(CONSIGNE): Recopiez mot pour mot, du début à la fin, le texte ci-dessous sur la mort de Luis Sepulveda.

(EXTRAIT DU TEXTE):
⁂

Nous nous sommes réveillés secoués par la mort de Luis (« Lucho ») Sepulveda, un ami de longue date et un de nos écrivains les plus connus, qui était l’un des deux ou trois écrivains les plus lus dans le monde.

Je l’ai connu par hasard pendant les années les plus sombres de notre histoire. C’est à Hambourg que nous nous sommes rencontrés, dans la maison d’Anna Petersen, une Allemande extrêmement engagée et solidaire de la cause démocratique chilienne. Je me souviens qu’il m’avait timidement demandé si je serais intéressé par la lecture d’un de ses romans qu’il venait d’écrire et qui n’avait pas suscité l’intérêt des maisons d’édition allemandes, bien que son souhait était surtout d’être publié au Chili.

Pendant cette longue nuit, nous avons discuté de tout ce dont on parlait dans les réunions des exilés avec ceux d’entre nous qui venaient « de l’intérieur ». Sans s’en douter, à partir de là, nous avons noué une longue amitié et je suis revenu avec l’engagement d’éditer son texte « Un vieil homme qui lit des romans d’amour » sous le sceau du  magazine Análisis. C’était une édition rapide, artisanale et étrange, parce qu’en réalité très peu de gens, presque personne, ne savait qui c’était dans notre pays.

⁂

(LISTE):
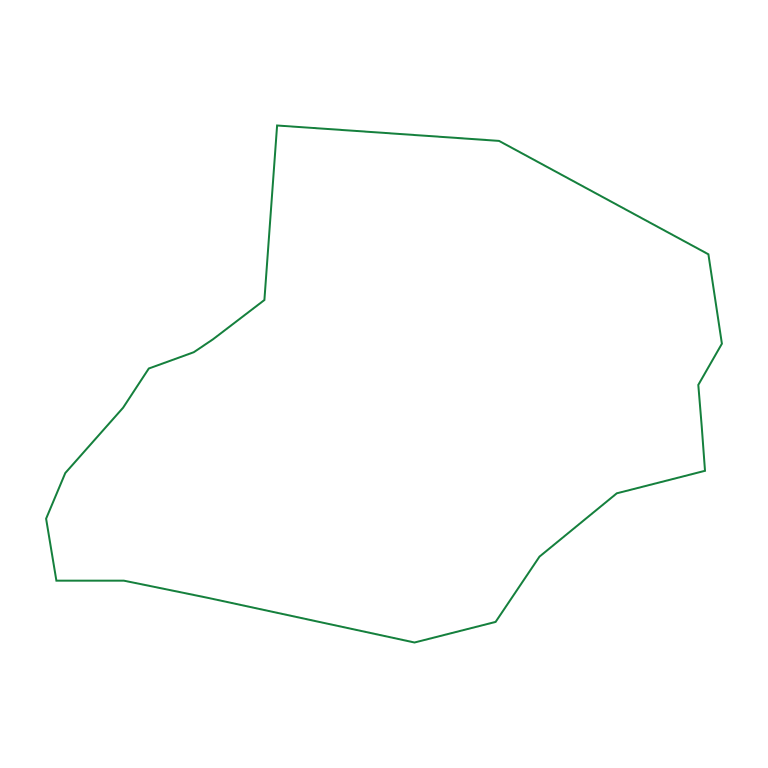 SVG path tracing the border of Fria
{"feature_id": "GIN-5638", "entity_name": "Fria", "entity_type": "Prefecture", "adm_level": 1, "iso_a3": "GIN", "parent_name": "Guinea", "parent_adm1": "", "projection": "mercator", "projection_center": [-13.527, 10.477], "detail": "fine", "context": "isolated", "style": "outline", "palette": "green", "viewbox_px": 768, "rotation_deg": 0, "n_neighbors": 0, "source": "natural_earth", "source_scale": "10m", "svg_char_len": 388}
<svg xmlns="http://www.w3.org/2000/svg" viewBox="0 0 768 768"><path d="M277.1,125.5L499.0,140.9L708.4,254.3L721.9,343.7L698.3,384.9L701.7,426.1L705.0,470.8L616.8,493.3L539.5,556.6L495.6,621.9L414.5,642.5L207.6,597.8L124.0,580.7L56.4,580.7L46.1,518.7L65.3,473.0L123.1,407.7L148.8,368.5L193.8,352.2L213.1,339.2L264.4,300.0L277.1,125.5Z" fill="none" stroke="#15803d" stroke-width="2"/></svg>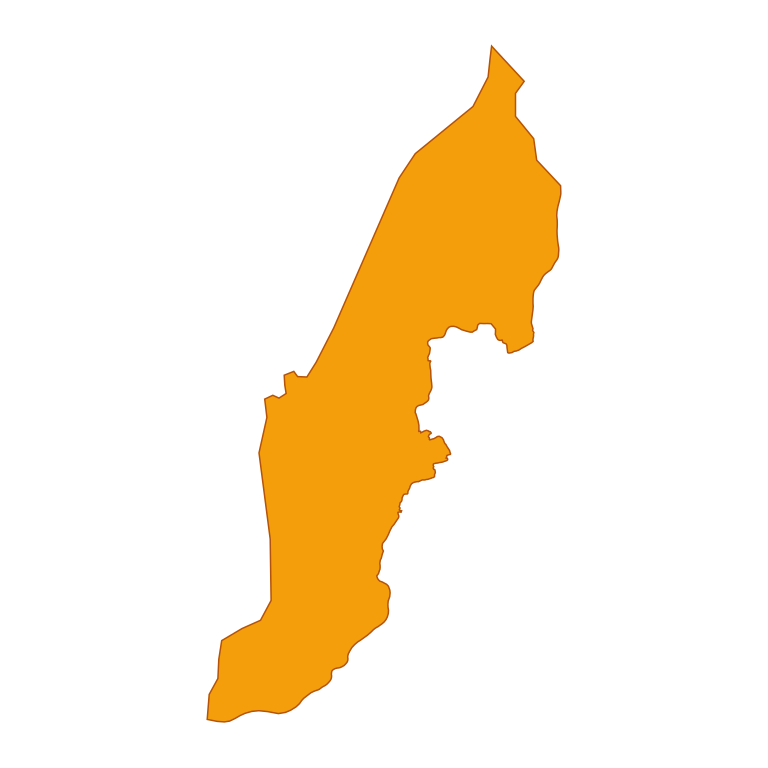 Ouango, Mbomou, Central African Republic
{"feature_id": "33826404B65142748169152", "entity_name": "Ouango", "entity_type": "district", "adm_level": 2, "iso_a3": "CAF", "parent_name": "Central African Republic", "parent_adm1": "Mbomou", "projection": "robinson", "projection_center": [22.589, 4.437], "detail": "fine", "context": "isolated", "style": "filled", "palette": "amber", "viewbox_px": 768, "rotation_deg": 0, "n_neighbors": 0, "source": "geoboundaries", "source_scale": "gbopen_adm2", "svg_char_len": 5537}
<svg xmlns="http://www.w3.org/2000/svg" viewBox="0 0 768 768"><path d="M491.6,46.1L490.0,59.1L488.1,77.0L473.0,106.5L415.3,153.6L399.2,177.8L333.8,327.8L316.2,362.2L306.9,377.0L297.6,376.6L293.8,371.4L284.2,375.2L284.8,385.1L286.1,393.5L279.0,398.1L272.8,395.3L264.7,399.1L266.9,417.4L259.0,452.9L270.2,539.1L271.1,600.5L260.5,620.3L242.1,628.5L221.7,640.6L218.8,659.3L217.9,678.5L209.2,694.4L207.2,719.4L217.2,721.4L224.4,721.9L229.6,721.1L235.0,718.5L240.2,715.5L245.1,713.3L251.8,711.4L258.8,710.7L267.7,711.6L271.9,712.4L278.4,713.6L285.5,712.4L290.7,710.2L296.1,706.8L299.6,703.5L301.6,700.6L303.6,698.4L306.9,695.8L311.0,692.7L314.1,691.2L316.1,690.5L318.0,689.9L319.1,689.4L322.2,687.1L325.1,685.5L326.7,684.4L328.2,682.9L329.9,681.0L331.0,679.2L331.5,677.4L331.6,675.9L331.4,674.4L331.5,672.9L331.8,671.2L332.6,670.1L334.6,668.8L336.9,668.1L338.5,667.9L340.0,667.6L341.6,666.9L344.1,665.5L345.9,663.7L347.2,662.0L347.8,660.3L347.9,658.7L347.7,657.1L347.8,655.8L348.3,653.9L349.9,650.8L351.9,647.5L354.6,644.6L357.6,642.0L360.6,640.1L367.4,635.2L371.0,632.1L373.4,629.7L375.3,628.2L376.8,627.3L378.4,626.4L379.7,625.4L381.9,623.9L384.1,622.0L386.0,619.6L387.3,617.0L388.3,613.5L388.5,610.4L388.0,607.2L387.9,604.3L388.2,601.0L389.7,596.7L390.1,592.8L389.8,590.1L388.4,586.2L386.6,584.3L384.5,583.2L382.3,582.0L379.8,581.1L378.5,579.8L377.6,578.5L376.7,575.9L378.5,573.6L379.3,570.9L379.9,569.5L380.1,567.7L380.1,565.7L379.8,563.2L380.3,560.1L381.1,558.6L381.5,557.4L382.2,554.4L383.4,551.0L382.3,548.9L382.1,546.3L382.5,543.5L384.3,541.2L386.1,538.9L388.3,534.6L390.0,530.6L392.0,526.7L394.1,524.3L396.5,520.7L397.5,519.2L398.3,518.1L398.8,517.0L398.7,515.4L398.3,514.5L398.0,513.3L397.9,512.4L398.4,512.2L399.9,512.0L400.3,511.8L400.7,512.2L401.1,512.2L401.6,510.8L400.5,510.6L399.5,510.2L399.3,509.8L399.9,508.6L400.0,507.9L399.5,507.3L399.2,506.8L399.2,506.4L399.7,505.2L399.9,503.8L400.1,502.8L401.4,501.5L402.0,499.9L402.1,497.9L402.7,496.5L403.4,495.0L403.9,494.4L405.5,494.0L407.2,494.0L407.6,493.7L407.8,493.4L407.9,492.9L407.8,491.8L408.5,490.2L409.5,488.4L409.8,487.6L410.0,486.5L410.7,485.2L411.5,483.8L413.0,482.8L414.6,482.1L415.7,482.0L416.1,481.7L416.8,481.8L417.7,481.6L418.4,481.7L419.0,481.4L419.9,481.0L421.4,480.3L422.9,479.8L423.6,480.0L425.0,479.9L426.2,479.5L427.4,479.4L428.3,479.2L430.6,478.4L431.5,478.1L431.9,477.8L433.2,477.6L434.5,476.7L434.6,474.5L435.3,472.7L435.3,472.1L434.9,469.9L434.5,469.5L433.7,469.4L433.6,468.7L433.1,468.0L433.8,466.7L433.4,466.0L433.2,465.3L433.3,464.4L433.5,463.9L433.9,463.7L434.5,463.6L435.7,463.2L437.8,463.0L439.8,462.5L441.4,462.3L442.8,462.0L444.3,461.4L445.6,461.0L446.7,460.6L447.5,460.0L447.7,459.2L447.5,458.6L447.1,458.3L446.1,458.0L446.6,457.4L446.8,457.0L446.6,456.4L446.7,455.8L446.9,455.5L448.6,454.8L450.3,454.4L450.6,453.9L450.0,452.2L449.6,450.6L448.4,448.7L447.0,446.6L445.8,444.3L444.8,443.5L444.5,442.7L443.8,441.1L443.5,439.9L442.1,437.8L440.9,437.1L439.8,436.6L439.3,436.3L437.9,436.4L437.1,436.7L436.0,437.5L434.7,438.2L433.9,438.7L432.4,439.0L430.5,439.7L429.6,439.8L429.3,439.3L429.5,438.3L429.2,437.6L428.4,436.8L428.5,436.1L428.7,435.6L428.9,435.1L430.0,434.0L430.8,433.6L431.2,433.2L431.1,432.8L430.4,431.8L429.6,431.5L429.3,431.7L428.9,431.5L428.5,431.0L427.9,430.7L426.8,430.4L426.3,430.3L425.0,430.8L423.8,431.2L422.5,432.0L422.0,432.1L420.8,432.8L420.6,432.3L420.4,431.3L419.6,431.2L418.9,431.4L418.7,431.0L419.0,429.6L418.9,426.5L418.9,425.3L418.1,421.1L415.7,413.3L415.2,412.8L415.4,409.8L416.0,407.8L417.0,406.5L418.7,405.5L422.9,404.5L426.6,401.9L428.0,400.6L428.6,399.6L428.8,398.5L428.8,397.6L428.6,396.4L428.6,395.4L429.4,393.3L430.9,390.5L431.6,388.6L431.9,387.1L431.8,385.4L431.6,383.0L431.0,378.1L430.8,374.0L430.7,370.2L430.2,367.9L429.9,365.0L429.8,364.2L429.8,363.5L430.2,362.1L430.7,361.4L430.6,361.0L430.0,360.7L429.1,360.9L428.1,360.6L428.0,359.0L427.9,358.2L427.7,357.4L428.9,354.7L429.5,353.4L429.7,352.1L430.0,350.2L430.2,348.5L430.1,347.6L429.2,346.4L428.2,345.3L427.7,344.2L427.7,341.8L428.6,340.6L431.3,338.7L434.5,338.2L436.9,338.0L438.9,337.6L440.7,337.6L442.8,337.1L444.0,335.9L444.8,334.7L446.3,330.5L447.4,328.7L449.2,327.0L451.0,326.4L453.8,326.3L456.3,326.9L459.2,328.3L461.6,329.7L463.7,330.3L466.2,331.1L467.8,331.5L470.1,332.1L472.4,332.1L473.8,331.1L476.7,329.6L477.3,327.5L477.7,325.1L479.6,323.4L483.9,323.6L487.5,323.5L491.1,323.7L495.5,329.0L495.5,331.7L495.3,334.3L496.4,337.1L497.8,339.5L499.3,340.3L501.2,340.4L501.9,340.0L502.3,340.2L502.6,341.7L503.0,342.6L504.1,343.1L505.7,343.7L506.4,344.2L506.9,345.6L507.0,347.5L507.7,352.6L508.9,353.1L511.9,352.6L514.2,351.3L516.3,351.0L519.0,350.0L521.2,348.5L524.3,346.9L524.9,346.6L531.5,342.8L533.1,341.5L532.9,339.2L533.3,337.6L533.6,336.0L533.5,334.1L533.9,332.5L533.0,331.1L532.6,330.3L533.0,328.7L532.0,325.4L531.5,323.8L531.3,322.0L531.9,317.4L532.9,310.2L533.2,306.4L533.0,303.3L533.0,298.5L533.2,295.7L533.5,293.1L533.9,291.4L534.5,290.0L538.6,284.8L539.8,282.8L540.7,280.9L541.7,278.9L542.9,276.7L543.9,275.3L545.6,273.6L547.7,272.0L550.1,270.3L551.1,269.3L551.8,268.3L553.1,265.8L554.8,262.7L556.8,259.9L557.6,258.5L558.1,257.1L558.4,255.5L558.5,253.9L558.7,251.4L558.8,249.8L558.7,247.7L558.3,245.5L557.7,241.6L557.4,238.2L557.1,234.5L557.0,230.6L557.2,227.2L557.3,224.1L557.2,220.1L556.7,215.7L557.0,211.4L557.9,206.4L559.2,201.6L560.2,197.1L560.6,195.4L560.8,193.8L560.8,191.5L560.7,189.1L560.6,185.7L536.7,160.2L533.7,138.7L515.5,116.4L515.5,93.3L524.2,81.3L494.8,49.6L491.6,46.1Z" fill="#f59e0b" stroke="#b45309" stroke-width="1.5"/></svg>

⁂

(RÉPONSE):
Nous nous sommes réveillés secoués par la mort de Luis (« Lucho ») Sepulveda, un ami de longue date et un de nos écrivains les plus connus, qui était l’un des deux ou trois écrivains les plus lus dans le monde.

Je l’ai connu par hasard pendant les années les plus sombres de notre histoire. C’est à Hambourg que nous nous sommes rencontrés, dans la maison d’Anna Petersen, une Allemande extrêmement engagée et solidaire de la cause démocratique chilienne. Je me souviens qu’il m’avait timidement demandé si je serais intéressé par la lecture d’un de ses romans qu’il venait d’écrire et qui n’avait pas suscité l’intérêt des maisons d’édition allemandes, bien que son souhait était surtout d’être publié au Chili.

Pendant cette longue nuit, nous avons discuté de tout ce dont on parlait dans les réunions des exilés avec ceux d’entre nous qui venaient « de l’intérieur ». Sans s’en douter, à partir de là, nous avons noué une longue amitié et je suis revenu avec l’engagement d’éditer son texte « Un vieil homme qui lit des romans d’amour » sous le sceau du  magazine Análisis. C’était une édition rapide, artisanale et étrange, parce qu’en réalité très peu de gens, presque personne, ne savait qui c’était dans notre pays.